Wyszyński dokładnie wpisuje się w ich wizję, dlatego ich radość jest w pełni uzasadniona, i wcale nas nie dziwi. Dziwić może jedynie nie zrozumienie tego faktu przez prawdziwych patriotów, narodowców, nacjonalistów, monarchistów, tradycjonalistów i konserwatystów, którzy nie znają lub nie chcą znać tych faktów, lub próbują je wypierać ze świadomości, albo zasłaniać i usprawiedliwiać "wyższą koniecznością". Mają cały czas w głowie ten wizerunek "Prymasa-Interrexa", "antykomunisty", podczas gdy Wyszyński, gdyby żył, nie był by zapewne zadowolony z tych określeń, i zganił by ich za to, podobnie jak Polonię w NRF za modlitwę o o "wolną Polskę" i "Polskę, która byłaby Polską" a nie komunistyczną tyranią pod rosyjskim protektoratem.
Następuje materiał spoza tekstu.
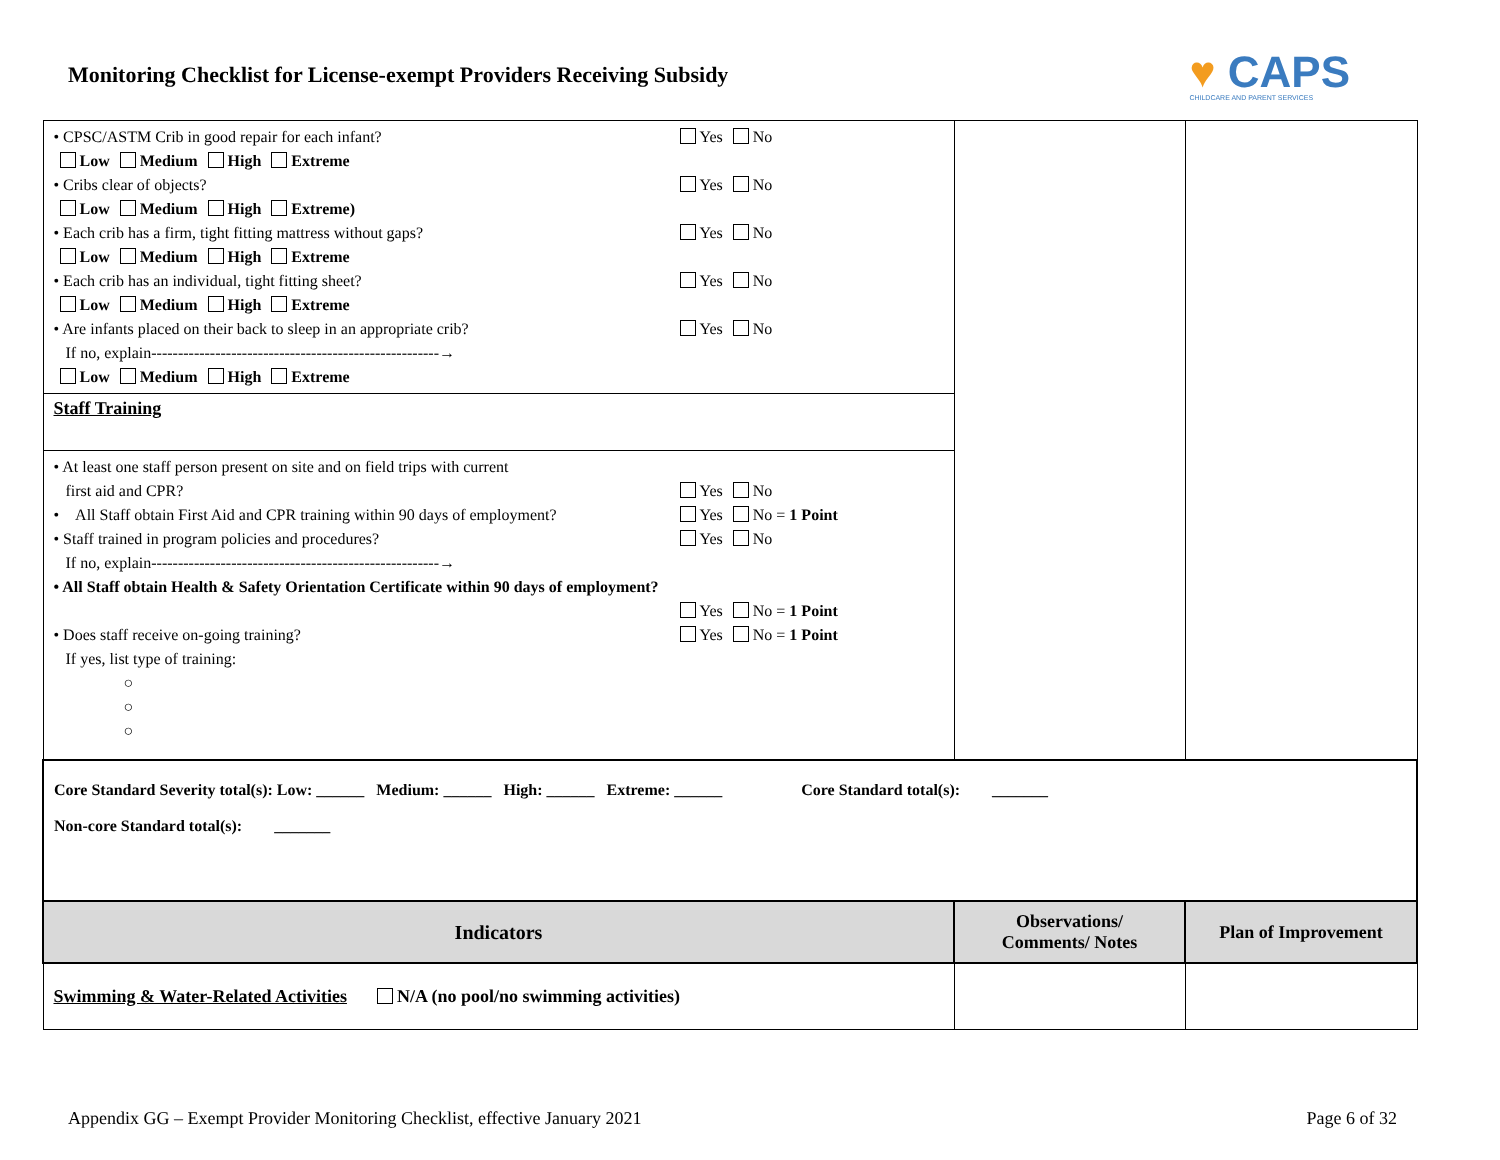Monitoring Checklist for License-exempt Providers Receiving Subsidy
♥ CAPS
CHILDCARE AND PARENT SERVICES
| • CPSC/ASTM Crib in good repair for each infant? Yes No Low Medium High Extreme • Cribs clear of objects? Yes No Low Medium High Extreme) • Each crib has a firm, tight fitting mattress without gaps? Yes No Low Medium High Extreme • Each crib has an individual, tight fitting sheet? Yes No Low Medium High Extreme • Are infants placed on their back to sleep in an appropriate crib? Yes No If no, explain------------------------------------------------------→ Low Medium High Extreme | | |
| Staff Training | | |
| • At least one staff person present on site and on field trips with current first aid and CPR? Yes No • All Staff obtain First Aid and CPR training within 90 days of employment? Yes No = 1 Point • Staff trained in program policies and procedures? Yes No If no, explain------------------------------------------------------→ • All Staff obtain Health & Safety Orientation Certificate within 90 days of employment? Yes No = 1 Point • Does staff receive on-going training? Yes No = 1 Point If yes, list type of training: ○ ○ ○ | | |
| Core Standard Severity total(s): Low: ______ Medium: ______ High: ______ Extreme: ______ Core Standard total(s): _______ Non-core Standard total(s): _______ | | |
| Indicators | Observations/ Comments/ Notes | Plan of Improvement |
| Swimming & Water-Related Activities N/A (no pool/no swimming activities) | | |
Appendix GG – Exempt Provider Monitoring Checklist, effective January 2021 Page 6 of 32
Był on bowiem ideowym socjalistą, popierającym socjalistyczny ustrój państwa, w tym tzw. reformę rolną, czyli zwyczajną, obrzydliwą grabież majątku narodowego, przede wszystkim majątku Kościoła, ale także szlachty i włościan, brutalnie wywłaszczonych i wyrzuconych z swych odwiecznych siedzib rodowych, doprowadzenia do ruiny dorobku wieków, niszczenia prawdziwego ducha polskości, której ostoją był zawsze szlachecki dworek. W PRL prześladowano i mordowano ludzi za Wiarę katolicką, za patriotyzm, za walkę o wolność i suwerenność, sączono równocześnie demoralizującą, liberalną propagandę. Wyszyńskiemu to wszystko nie przeszkadzało, wręcz przeciwnie. Sprzeciwiał się jedynie systemowej ateizacji. Dlatego też możemy mieć pewność, że w przypadku Wyszyńskiego nie była to jedynie realistyczna, zdroworozsądkowa polityka, jaką prowadził np. jego poprzednik na stolicy prymasowskiej, August kard. Hlond, czy xiążę arcybiskup krakowski Adam Stefan kard. Sapiecha, ale że Wyszyński rzeczywiście przyjmował i popierał system bezbożnego socjalizmu, potępiony nieomylnie przez Kościół, przez Papieży w wielu oficjalnych i ostatecznych dokumentach (jest on wymieniony i potępiony m.in. w Syllabusie Błędów i wielu Encyklikach Papieży Leona XIII, Piusa XI i Piusa XII). Przykładów można by mnożyć, weźmy więc kilka z brzegu: 

Myśli Stefana Wyszyńskiego – PRL'owskiego "realisty" i "patrioty" :

“Tę czerwoną krew braci naszych podnosimy dziś do Ojca wszelkiej krwi, aby chciał ja przyjąć i okazał Ojcowskie Serce nad Narodem udręczonym (…) Kościół od początku modlił się za Powstańców, bez różnicy światopoglądowej i orientacji politycznych. Przecież wszyscy wylewali krew czerwoną: i ci z Armii Krajowej, i ci z Batalionów Chłopskich i ci z Armii Ludowej.”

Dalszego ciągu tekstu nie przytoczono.